The second part of the run entry after the : is a mapping of argument names to argument values. The string has the format arg_name_1=arg_value_1,arg_name_2=arg_value_2 i.e. the name and value of each argument is joined by =, and the argument name-value pairs are joined by ,. All argument values must be non-empty strings.

The run entry arguments are used for two different things: run spec function arguments, and run expanders. For instance, in the example run entry mmlu:subject=anatomy,model=openai/gpt2, a run spec function argument is specified by subject=anatomy, and a run expander is specified by model=openai/gpt2.

As in the above example, you can mix run expanders and run spec function arguments in a single run entry. If there is a name conflict between a run expander name and a run spec function argument name, the run expander has precedence.

Run spec function arguments

Some run spec functions take in arguments. For instance, the MMLU run spec function get_mmlu_spec() takes in a subject argument. MMLU is a question answering scenario that covers multiple academic subjects. The subject argument specifies that the question set corresponding to that academic subject should be used for that evaluation run. For instance, to evaluate MMLU with the anatomy subject on GPT-2, the run entry should be:

mmlu:subject=anatomy,model=openai/gpt2

A catalog of all run spec functions’ parameters will be added to the documentation in the future. For now, the best way to find the run spec function parameters would be to inspect the function definition in the Python modules helm.benchmark.run_specs.*_run_specs for the run spec function in question.

Run expanders

Run expanders are functions that modify how evaluation runs work. Concretely, a run expander operates on a configuration of an evaluation run (a RunSpec) and produces zero, one or multiple evaluation runs configurations with modified configurations (RunSpecs).

Run expanders are an advanced topic. For most use cases, the only run expander that you will need to use is the model run expander. The model=openai/gpt2 argument pair in the run entry indicates that the evaluation run should use the openai/gpt2 model. More explanation may be added to the documentation in the future.

Run entry naming

The first part of the run entry name is usually be the name of the scenario by convention, but this may not always be the case. For instance, the run entry commonsense:dataset=openbookqa,model=openai/gpt2 uses the openbookqa scenario.

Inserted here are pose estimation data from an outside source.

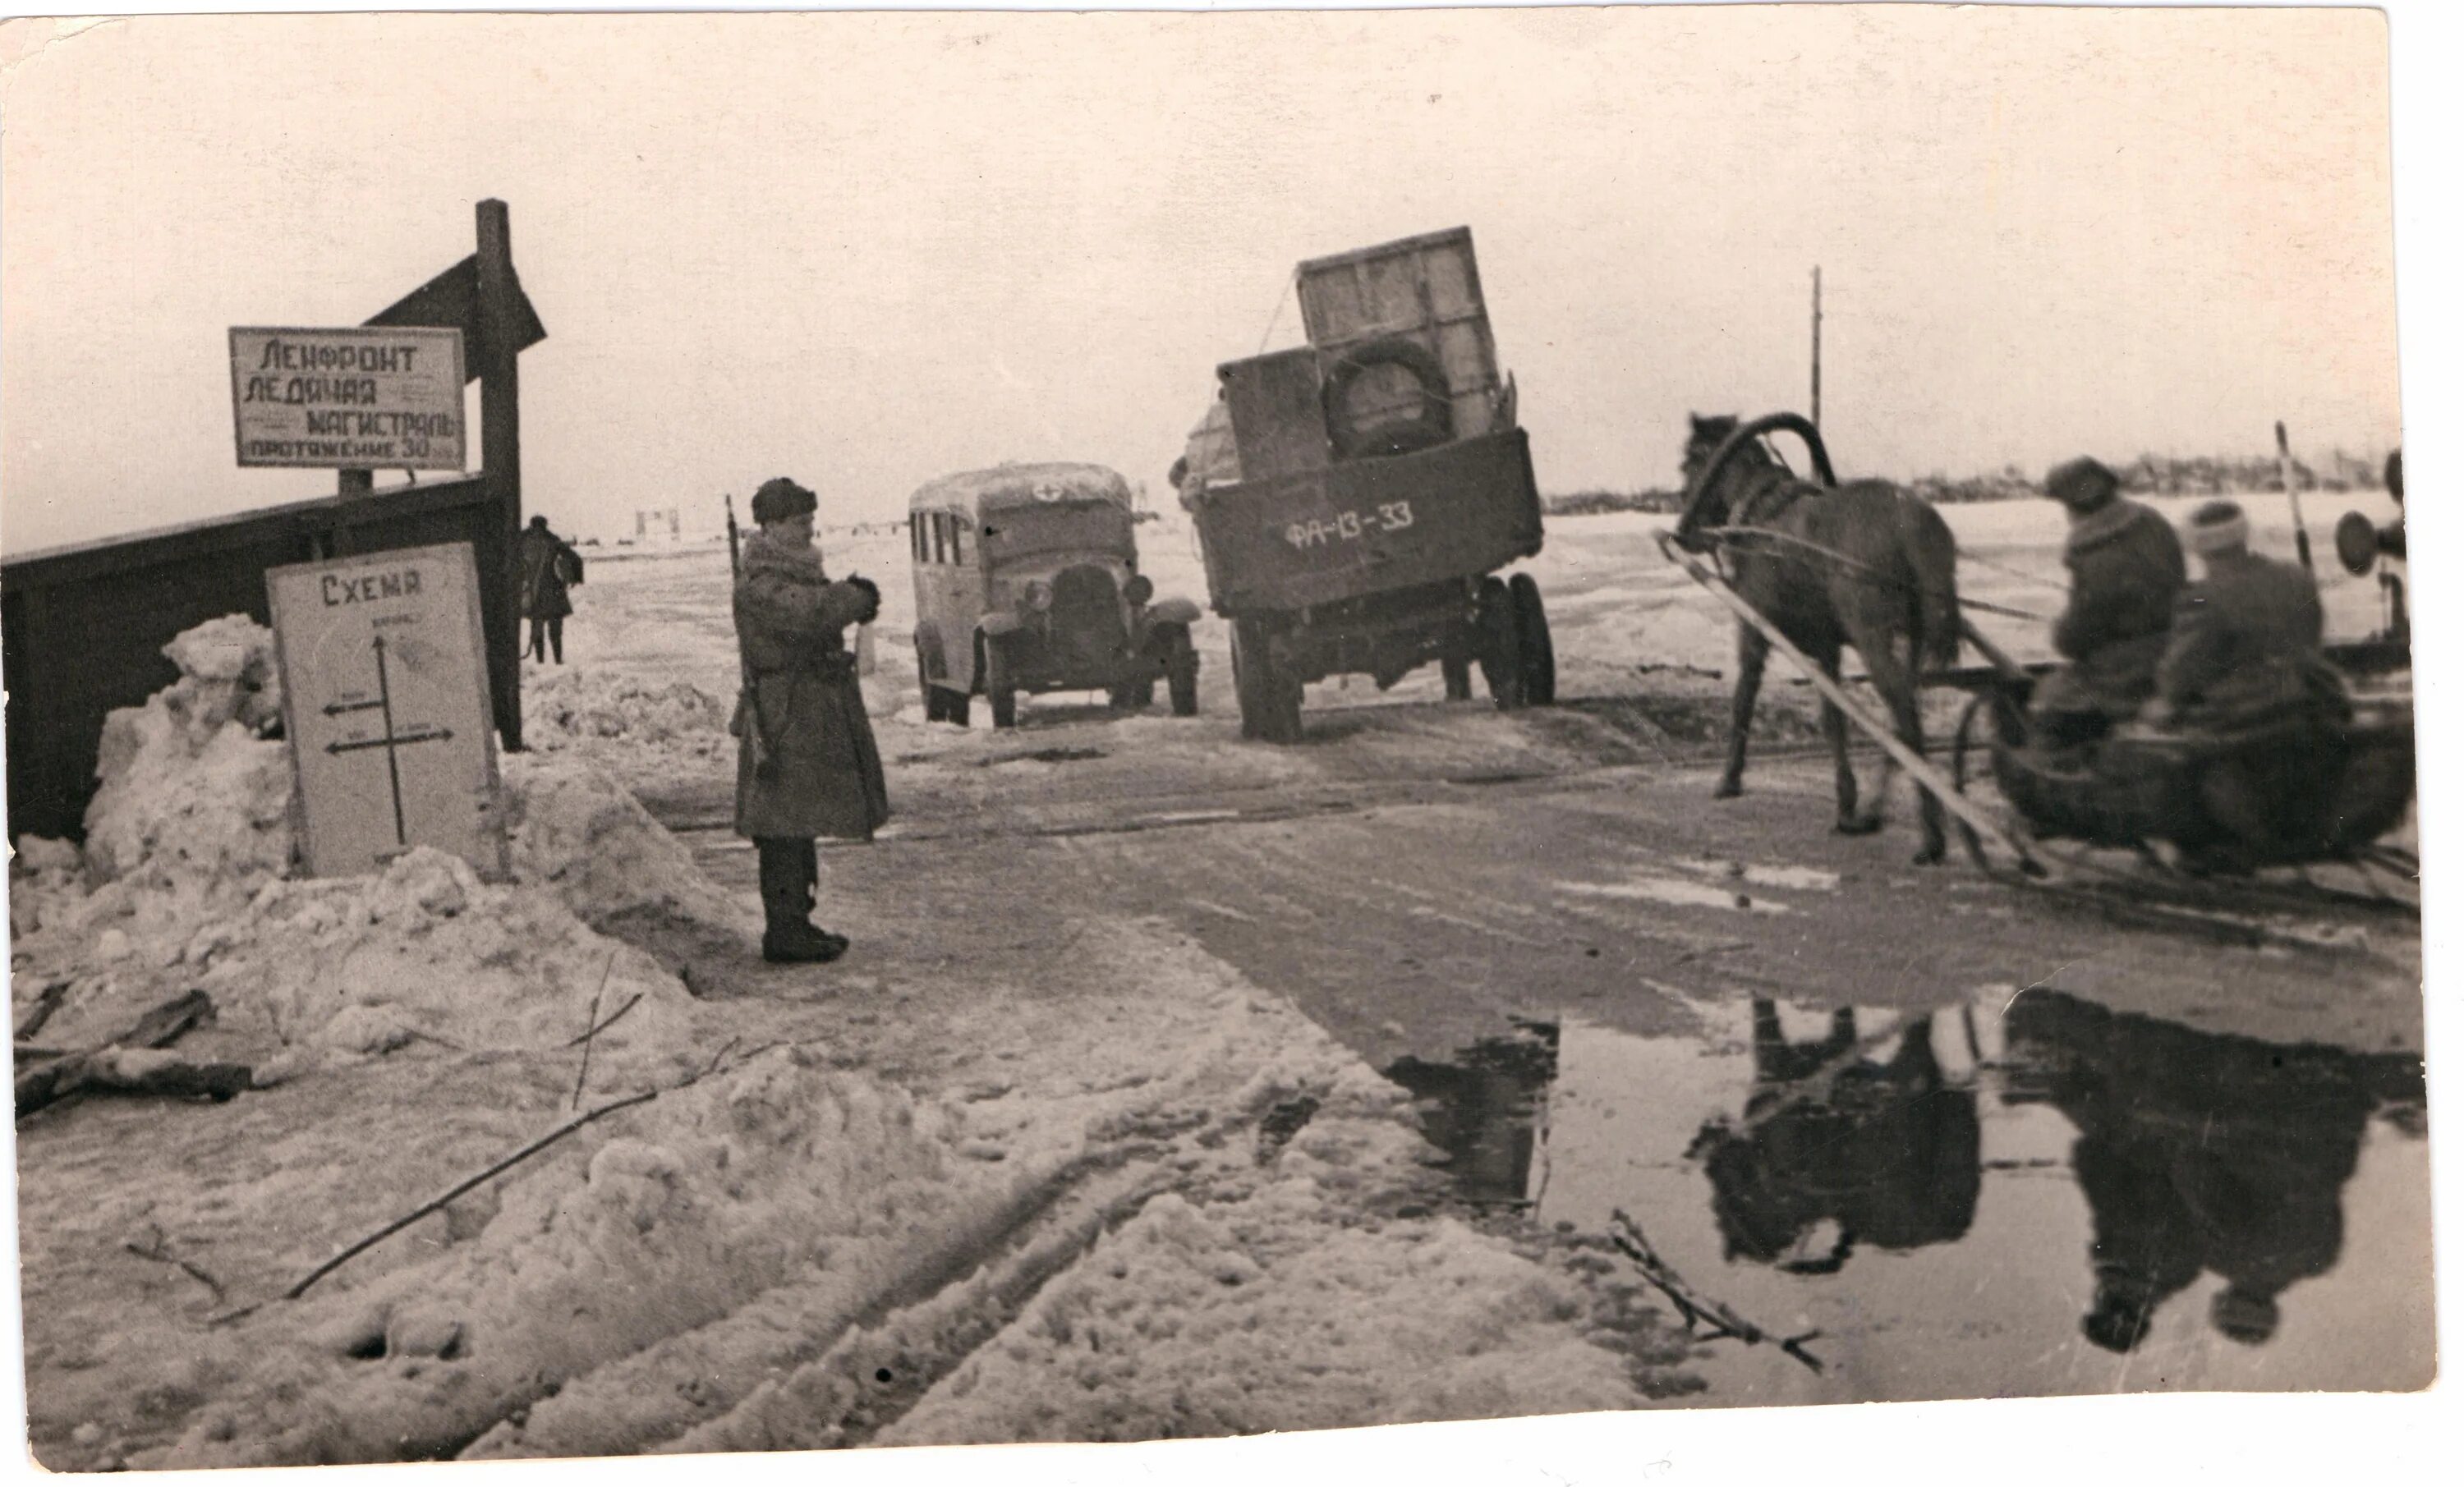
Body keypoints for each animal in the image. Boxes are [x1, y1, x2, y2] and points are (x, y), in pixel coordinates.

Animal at [1676, 413, 1961, 866]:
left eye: (1689, 463)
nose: (1684, 532)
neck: (1759, 516)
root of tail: (1918, 525)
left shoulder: (1754, 629)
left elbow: (1743, 699)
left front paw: (1728, 780)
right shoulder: (1827, 646)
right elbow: (1834, 719)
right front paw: (1846, 803)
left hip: (1873, 635)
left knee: (1905, 716)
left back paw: (1930, 838)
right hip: (1911, 639)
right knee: (1904, 713)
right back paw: (1875, 813)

The first part of the run entry name is usually be the name of the run spec function name by convention, but this may not always be the case. For instance, the run entry disinformation:type=wedging,model=openai/gpt2 results in the RunSpec name disinfo:type=wedging,model=openai_gpt2.

Run entries and `RunSpec`s

You may have noticed that some run entries can produce multiple evaluation runs. Concretely, single run entry can produce multiple RunSpecs, and each RunSpec specifies a single evaluation run.

This is because run expanders are functions that take in a RunSpec and can produce multiple RunSpec. As explained previously, the model run expander is an example of this.

The `model` run expander

The model run expander is the most commonly used run expander. As discussed earlier, it can be used to set the model for each run entry.

The model run expander also supports wildcard values. For instance, the med_qa:model=text run entry will run the med_qa scenario on every text model that helm-run can find in its configuration files. The wildcard is intended to be used in conjuction with the --models-to-run, which controls which models will actually be evaluated. For example, helm-run --run-entries med_qa:model=text --models-to-run openai/gpt2 openai/gpt-3.5-turbo-613 will run med_qa on only openai/gpt2 and openai/gpt-3.5-turbo-613.

Wildcard values for the model run expander are common used in run entries configuration files which will are discussed here.